Exercise materials:
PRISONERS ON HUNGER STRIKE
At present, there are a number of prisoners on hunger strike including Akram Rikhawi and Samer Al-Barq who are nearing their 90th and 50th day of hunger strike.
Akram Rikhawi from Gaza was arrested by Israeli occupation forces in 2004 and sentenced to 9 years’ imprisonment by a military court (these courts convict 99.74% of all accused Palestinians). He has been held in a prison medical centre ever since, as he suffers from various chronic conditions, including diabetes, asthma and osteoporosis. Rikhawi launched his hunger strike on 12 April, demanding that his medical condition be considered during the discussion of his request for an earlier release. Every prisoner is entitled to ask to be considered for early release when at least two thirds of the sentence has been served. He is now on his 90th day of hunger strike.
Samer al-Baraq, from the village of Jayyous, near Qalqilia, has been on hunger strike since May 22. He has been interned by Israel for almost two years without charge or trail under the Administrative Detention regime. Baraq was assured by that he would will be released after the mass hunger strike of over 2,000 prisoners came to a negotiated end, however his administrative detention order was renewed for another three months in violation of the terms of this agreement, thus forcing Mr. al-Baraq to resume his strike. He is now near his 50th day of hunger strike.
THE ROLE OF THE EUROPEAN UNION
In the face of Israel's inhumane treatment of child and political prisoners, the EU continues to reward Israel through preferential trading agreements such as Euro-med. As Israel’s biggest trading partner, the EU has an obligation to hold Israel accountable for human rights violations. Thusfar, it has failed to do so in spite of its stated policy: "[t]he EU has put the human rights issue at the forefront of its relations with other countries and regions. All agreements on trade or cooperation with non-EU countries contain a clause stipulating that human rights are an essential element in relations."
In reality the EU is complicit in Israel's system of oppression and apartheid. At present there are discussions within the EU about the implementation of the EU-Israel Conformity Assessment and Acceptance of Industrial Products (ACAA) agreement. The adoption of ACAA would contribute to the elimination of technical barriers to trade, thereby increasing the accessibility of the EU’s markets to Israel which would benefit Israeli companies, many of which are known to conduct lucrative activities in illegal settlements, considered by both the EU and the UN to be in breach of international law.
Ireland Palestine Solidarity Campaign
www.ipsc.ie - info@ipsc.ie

Work required:
Spot every line in the entries that includes the word "there", and copy each one out.

Response:
At present, there are a number of prisoners on hunger strike including Akram Rikhawi and Samer Al-Barq who are nearing their 90th and 50th day of hunger strike.
In reality the EU is complicit in Israel's system of oppression and apartheid. At present there are discussions within the EU about the implementation of the EU-Israel Conformity Assessment and Acceptance of Industrial Products (ACAA) agreement. The adoption of ACAA would contribute to the elimination of technical barriers to trade, thereby increasing the accessibility of the EU’s markets to Israel which would benefit Israeli companies, many of which are known to conduct lucrative activities in illegal settlements, considered by both the EU and the UN to be in breach of international law.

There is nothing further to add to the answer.